Ghost of Yotei ma być wyjątkowym doświadczeniem. Aby to osiągnąć twórcy podjęli kilka ważnych decyzji
Ghost of Yotei to kontynuacja gry z 2020 roku, jednak niebezpośrednia. Deweloperzy nie zamierzają fundować graczom całkowitej powtórki z rozrywki, czego dowodem jest nie tylko to, że gracze pokierują zupełnie nową postacią.
Zapowiedź gry była niemałą niespodzianką podczas ostatniego State of Play. Jednak szybko okazało się, że Sucker Punch ma ich więcej w zanadrzu.
Chociaż deweloperzy mają zachować charakterystyczne elementy pierwowzoru, starają się urozmaicić i ulepszyć produkcję, by oferowała unikalne doświadczenia. Świadczy o tym, chociażby danie graczom możliwości posługiwania się bronią palną.
Jednak twórcy zdecydowali się na kilka bardziej znaczących zmian. W niedawnym wywiadzie z New York Times, podczas którego ujawniono nowy wynik sprzedażowy pierwszej gry, dyrektor kreatywny Jason Connell zdradził, że chce dać graczom większą kontrolę nad tym, w jakim kierunku idzie historia. Już Ghost of Tsushima umożliwiał dokonywanie wyborów, ale nie miały one większego wpływu na rozwój fabuły.
Deweloper wsłuchał się również w opinie graczy, którzy z czasem zauważali, że poboczne aktywności w pierwszej odsłonie nie były zróżnicowane i szybko popadały w monotonie.
Jednym z wyzwań związanych z tworzeniem gry z otwartym światem jest powtarzalność robienia tego samego od nowa. Chcieliśmy to zrównoważyć i zapewnić wyjątkowe doświadczenia.

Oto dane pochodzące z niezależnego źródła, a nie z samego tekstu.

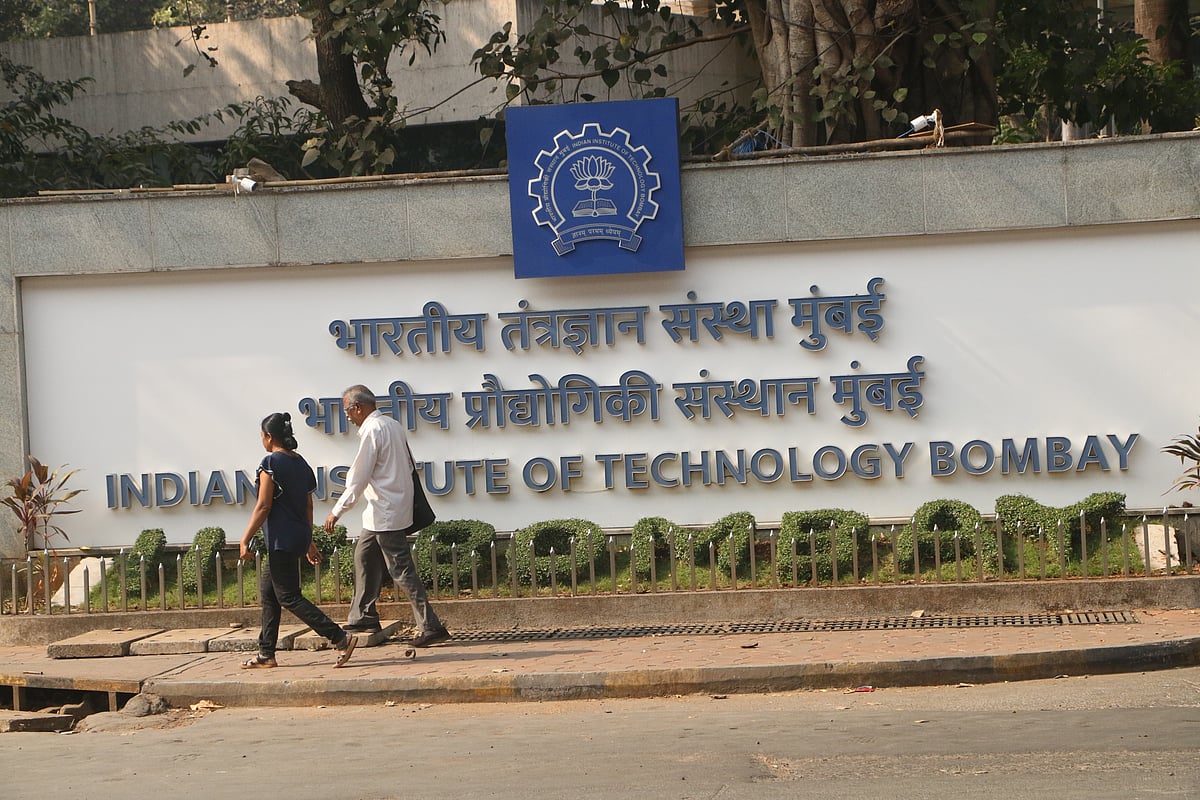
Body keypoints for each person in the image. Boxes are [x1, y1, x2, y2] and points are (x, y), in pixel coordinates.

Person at [324, 384, 450, 647]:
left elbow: (358, 479)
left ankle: (430, 626)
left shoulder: (372, 430)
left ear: (358, 407)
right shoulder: (392, 425)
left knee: (402, 570)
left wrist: (337, 511)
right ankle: (363, 615)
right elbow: (407, 465)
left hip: (385, 511)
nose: (347, 416)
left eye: (348, 410)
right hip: (385, 510)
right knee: (364, 555)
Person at [239, 412, 358, 669]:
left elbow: (263, 506)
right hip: (296, 536)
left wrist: (245, 538)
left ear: (269, 437)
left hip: (280, 540)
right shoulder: (300, 462)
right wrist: (308, 540)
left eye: (262, 436)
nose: (262, 440)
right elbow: (308, 507)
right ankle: (266, 653)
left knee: (289, 596)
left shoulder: (271, 462)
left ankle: (340, 638)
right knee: (269, 593)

Aktualnie nie wiadomo, w jaki sposób studio zamierza to osiągnąć, ale niewykluczone, że stworzy aktywności, które będą wykorzystywać to, że Atsu trafi do różnorodnych lokacji od rozległych łąk po zaśnieżone tundry.
Co ciekawe, inspiracją, która też wpłynęła na to, że główne wydarzenia będą rozgrywały się na górze Yotei, był fakt, że deweloperzy zwiedzili kilka lokacji, m.in. Park Narodowy Shiretoko, znajdujący się na północno wschodnim krańcu wyspy Hokkaido.
Przebywanie w tym niesamowicie pięknym parku z postrzępionymi klifami i wodą, a jednocześnie cały czas świadomość, że są tam niebezpieczne niedźwiedzie, było elektryzujące.
Takie wrażenie na Connellu zrobił film o grasujących tam niedźwiedziach. Dlatego, mimo iż Ghost of Yotei ma być grą oddającą romantycznego ducha i piękno feudalnej Japonii, sama historia ma być opowieścią o zemście osoby uważanej za słabszą.
Staramy się przenieść to do gry wideo – to poczucie zagrożenia.